REQUIRED WORK ::
Copy out, word for word, every line of the data from the one with "## Project Proposal" to the one with "The three modules", including both of those lines.

*** GIVEN RECORDS

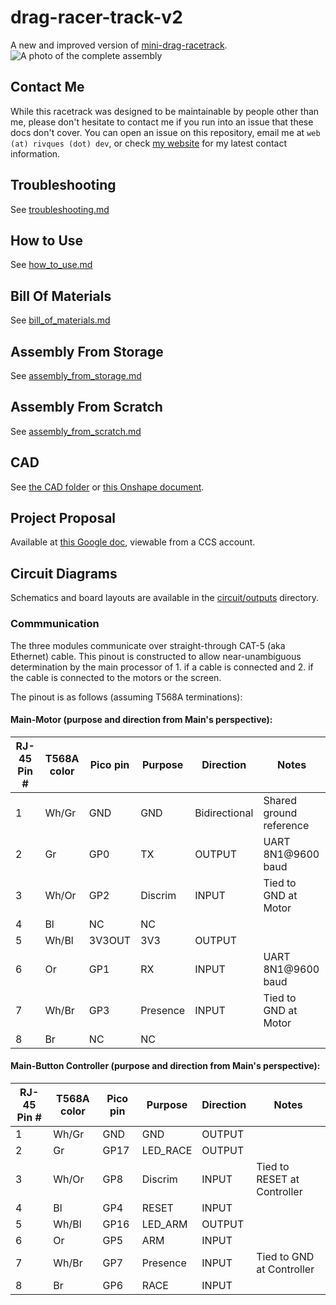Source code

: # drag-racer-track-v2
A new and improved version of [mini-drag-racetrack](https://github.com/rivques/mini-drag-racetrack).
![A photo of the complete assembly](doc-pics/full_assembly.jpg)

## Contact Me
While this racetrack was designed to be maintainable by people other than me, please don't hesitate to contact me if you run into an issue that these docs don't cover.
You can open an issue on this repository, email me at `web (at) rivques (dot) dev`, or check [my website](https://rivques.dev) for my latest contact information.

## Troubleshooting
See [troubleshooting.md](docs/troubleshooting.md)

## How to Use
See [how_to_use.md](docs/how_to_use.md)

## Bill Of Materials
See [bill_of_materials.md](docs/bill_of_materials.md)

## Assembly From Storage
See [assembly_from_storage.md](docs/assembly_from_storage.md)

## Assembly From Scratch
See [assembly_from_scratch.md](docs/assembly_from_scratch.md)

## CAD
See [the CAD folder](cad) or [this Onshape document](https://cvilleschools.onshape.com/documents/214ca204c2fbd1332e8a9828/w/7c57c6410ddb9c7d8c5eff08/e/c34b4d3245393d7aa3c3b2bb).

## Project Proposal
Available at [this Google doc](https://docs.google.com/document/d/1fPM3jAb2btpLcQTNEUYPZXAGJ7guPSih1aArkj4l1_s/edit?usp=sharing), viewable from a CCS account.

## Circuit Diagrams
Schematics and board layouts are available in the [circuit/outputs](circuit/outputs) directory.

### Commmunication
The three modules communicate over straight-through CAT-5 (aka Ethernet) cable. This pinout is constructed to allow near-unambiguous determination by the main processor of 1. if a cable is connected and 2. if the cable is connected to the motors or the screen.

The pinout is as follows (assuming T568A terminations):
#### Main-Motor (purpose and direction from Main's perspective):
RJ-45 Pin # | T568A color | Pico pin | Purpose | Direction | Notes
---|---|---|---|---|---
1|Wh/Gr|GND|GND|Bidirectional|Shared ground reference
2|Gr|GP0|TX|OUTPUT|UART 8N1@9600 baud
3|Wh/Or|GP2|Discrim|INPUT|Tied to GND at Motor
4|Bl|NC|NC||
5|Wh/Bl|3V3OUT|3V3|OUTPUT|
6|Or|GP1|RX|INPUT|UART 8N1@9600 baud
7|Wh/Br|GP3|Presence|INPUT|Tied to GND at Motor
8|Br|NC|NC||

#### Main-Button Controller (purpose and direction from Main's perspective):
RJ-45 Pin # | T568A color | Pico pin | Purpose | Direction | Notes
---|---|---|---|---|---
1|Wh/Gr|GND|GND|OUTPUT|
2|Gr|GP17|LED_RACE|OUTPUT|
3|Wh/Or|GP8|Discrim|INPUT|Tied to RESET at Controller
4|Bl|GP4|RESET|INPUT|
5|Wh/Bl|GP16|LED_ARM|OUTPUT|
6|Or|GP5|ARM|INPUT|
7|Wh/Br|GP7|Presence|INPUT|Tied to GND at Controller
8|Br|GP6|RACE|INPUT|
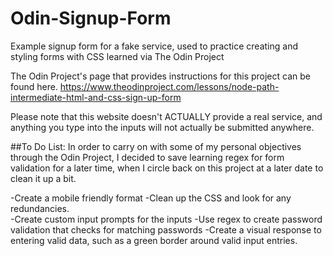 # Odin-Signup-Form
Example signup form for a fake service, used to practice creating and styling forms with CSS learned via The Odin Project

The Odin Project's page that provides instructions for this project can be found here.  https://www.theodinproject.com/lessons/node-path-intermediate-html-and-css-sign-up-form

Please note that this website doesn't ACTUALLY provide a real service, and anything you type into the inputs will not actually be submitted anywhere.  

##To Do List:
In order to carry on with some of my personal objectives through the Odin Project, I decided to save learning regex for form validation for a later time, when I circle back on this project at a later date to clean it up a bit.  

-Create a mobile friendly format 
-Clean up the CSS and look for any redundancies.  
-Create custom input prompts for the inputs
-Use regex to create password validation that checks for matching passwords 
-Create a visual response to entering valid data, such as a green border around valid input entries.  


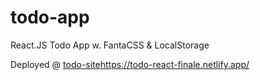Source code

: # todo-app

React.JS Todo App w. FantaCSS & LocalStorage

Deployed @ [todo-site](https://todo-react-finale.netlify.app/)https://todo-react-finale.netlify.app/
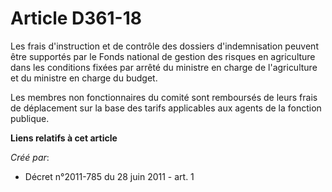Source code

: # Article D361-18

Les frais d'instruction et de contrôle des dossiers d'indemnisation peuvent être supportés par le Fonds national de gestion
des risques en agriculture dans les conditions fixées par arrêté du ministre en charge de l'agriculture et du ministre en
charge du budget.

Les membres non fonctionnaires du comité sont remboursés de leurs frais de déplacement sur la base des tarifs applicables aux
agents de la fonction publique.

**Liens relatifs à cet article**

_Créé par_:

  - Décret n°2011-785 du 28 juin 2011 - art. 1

******
*** GIVEN RECORDS

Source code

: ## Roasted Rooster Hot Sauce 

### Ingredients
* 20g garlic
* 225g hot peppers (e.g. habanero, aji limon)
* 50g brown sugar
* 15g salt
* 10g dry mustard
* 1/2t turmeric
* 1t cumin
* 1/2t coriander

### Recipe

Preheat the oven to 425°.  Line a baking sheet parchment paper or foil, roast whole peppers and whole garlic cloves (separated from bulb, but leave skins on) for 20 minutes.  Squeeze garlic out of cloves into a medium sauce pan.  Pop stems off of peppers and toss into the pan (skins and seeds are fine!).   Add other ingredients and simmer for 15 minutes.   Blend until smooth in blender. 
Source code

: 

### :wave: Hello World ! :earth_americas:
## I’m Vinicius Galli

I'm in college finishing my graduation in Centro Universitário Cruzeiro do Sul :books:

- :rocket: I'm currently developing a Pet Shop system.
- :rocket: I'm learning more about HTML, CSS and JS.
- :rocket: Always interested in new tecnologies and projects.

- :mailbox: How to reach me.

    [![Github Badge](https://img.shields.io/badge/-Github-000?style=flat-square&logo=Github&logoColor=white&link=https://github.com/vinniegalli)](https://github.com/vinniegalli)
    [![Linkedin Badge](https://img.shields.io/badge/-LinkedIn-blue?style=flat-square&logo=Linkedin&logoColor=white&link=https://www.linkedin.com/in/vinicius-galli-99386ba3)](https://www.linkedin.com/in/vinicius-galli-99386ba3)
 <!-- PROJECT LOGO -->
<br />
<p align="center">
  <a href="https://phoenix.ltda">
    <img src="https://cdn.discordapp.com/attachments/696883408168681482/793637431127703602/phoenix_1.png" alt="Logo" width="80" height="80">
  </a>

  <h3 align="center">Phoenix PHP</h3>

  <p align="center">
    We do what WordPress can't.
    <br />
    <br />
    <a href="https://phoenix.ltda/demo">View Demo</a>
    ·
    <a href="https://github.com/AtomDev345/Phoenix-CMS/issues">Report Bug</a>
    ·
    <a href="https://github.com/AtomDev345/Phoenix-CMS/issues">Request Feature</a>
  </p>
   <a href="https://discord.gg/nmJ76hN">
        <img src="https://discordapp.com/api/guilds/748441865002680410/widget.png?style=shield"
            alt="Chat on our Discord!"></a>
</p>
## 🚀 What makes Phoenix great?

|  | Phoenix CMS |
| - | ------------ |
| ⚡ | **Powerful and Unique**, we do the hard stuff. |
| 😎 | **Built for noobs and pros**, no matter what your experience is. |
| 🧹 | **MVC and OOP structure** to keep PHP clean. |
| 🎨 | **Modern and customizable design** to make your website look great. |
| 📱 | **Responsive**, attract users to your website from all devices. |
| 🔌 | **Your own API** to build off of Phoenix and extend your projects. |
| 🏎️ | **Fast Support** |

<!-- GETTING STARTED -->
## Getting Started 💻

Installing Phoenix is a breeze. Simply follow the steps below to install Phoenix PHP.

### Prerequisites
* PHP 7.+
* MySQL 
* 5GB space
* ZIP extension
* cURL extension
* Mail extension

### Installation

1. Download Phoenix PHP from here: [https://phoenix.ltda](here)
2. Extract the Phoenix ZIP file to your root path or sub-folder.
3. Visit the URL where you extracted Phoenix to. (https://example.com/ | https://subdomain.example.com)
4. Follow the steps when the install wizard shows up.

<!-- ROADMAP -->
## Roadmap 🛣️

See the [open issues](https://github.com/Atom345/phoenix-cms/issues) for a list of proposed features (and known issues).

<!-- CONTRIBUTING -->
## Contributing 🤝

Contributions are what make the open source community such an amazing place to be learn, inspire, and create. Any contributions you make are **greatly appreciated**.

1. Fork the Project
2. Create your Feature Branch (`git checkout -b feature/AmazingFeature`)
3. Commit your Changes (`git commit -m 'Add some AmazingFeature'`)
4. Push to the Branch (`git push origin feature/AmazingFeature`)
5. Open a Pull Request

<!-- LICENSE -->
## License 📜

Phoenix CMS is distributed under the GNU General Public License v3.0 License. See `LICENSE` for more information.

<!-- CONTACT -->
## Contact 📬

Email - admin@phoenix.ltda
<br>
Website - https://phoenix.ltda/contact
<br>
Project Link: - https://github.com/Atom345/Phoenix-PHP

******

RESULT ::
## Project Proposal
Available at [this Google doc](https://docs.google.com/document/d/1fPM3jAb2btpLcQTNEUYPZXAGJ7guPSih1aArkj4l1_s/edit?usp=sharing), viewable from a CCS account.

## Circuit Diagrams
Schematics and board layouts are available in the [circuit/outputs](circuit/outputs) directory.

### Commmunication
The three modules communicate over straight-through CAT-5 (aka Ethernet) cable. This pinout is constructed to allow near-unambiguous determination by the main processor of 1. if a cable is connected and 2. if the cable is connected to the motors or the screen.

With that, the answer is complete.